The 88th Regional Support Command traces its lineage back to World War I.
In the '60s, it was the largest Army Reserve Command in the Upper Midwest. Its soldiers have fought in Vietnam, the former Yugoslavia, the Gulf War, Iraq and Afghanistan.
“I don't care how long you live. If you live for 100 years you're still going to be Army.”Veteran Art Hubbard
But the 88th is most famous for its role in World War II, when its soldiers fought their way across the rugged mountains of Italy, earning them a formidable reputation among enemy troops. Artifacts from this and many other conflicts now reside in a non-descript hangar near the Twin Cities International Airport, home to the Fort Snelling Military Museum.
"What we did when we built this thing is we tried to orient it along the lines of what had been at Fort Snelling way back from World War I up, anything we could try to get ahold of," said veteran Art Hubbard.
After retiring from the military, Art Hubbard helped start the museum. Now, he and his buddies volunteer their time restoring antique tanks and other vehicles to their period splendor.

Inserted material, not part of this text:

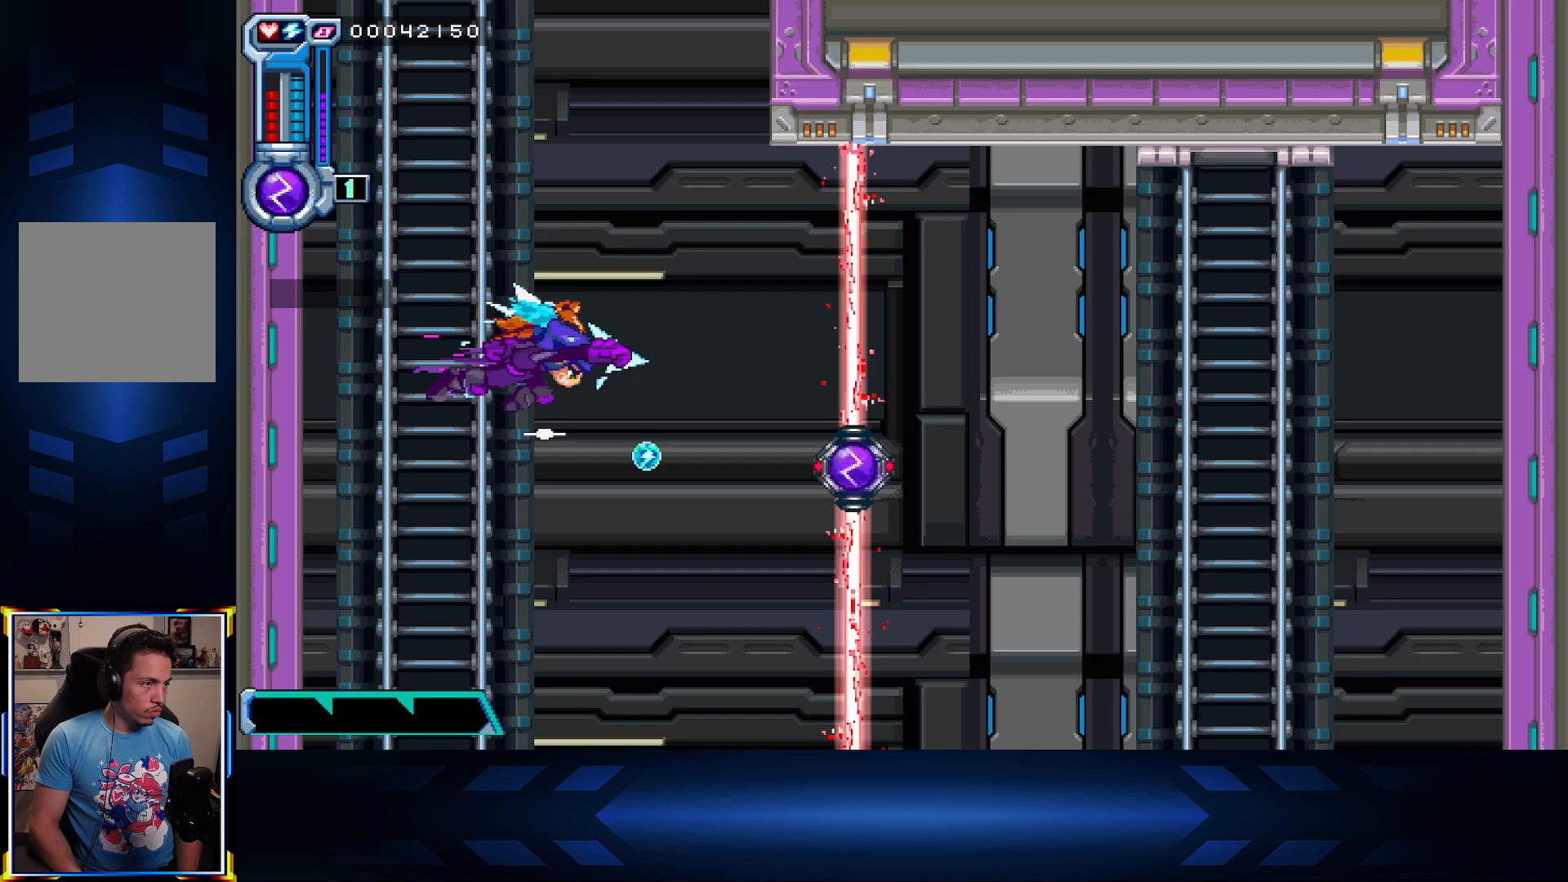
{"buttons": ["DPAD_RIGHT"], "left_stick": "center", "right_stick": "center", "events": [[150, "DPAD_RIGHT", "up"], [200, "X", "up"], [233, "DPAD_RIGHT", "down"]]}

The museum is small and humble. It's really just a garage where the volunteers, many of them veterans, hang out and talk and tinker with the vintage machines. A lot of military bases have their own archives but Fort Snelling's stands out because all of its antiques are in full working order.
"The thrill is to feel and hear that piece of equipment come back to life again that you know has been dead for years, never operated," said John Fannon, who flew helicopters in the military.

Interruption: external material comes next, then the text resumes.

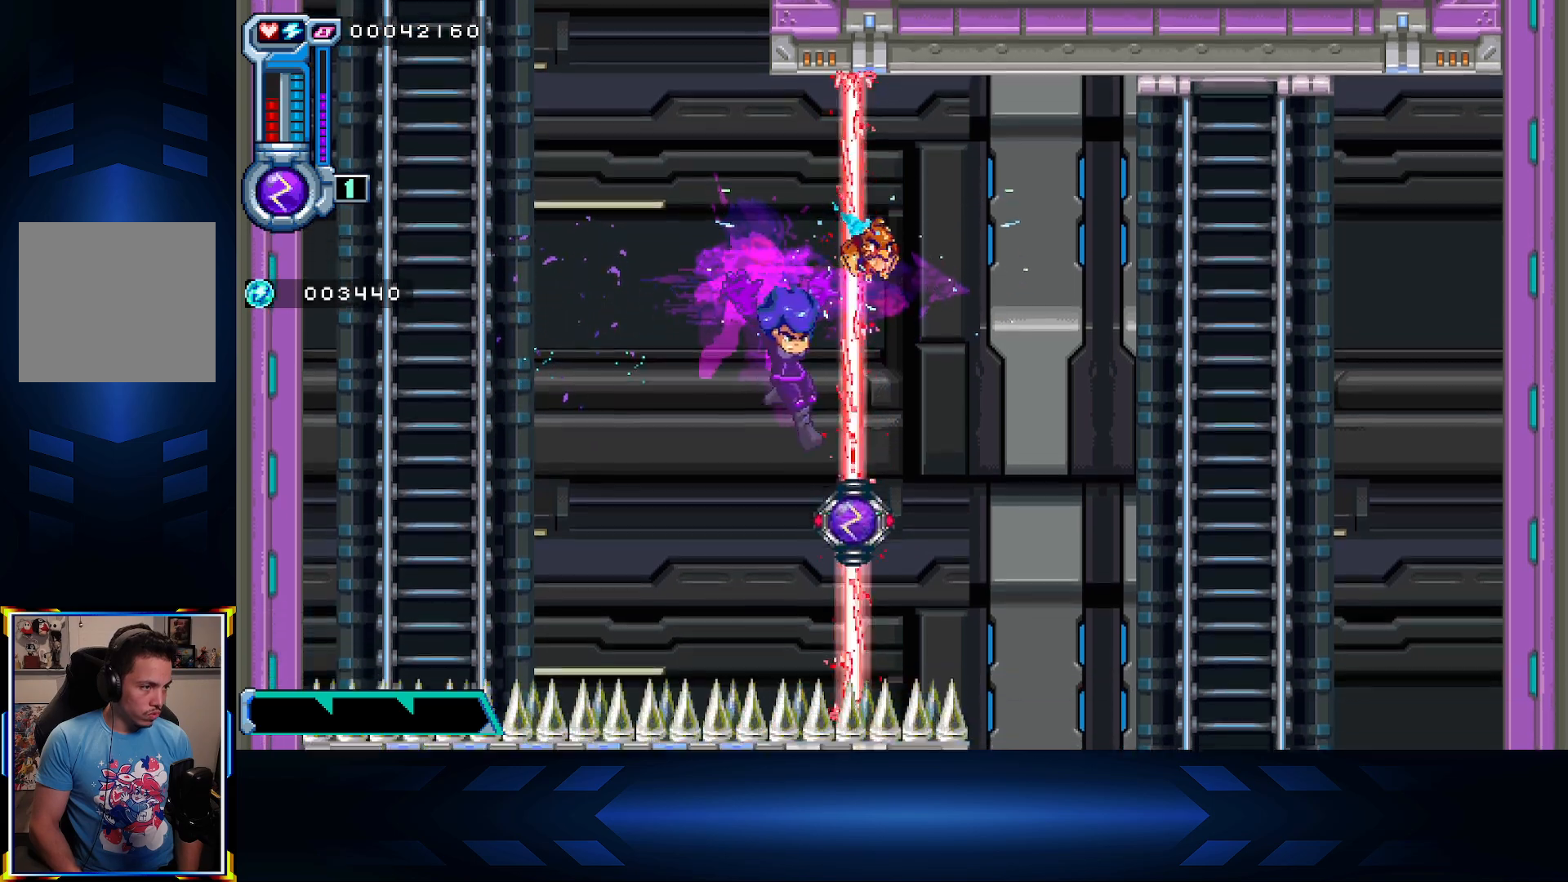
{"buttons": ["DPAD_RIGHT"], "left_stick": "center", "right_stick": "center", "events": [[17, "DPAD_RIGHT", "up"], [133, "DPAD_RIGHT", "down"], [133, "X", "down"], [317, "X", "up"]]}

"I was in from January 1966, until January 2007, 41 years," Fannon said. "I was in Army aviation so I'm kind of just the resident gopher around here. Everybody says, 'hey, John, go get this, John, go get that,' so I go and get it for them. I'm not really that adept at mechanical aptitude."
The other volunteers make up for that. Art Hubbard maintained thousands of vehicles during his more than three decades in the 88th, many of them in this very same garage. That's why, he and Fannon said, starting the museum after retirement was the natural thing to do.
"I don't care how long you live. If you live for 100 years you're still going to be Army," Hubbard said.
"You're still a soldier," Fannon said, "or an Airman or Navy, whatever."
"I could go out and go to work at Home Depot or Menard's or someplace else," Hubbard said, "and do something like that."
"But you wouldn't derive the satisfaction out of it," Fannon said.
"And it's more fun doing what we're doing," Hubbard said.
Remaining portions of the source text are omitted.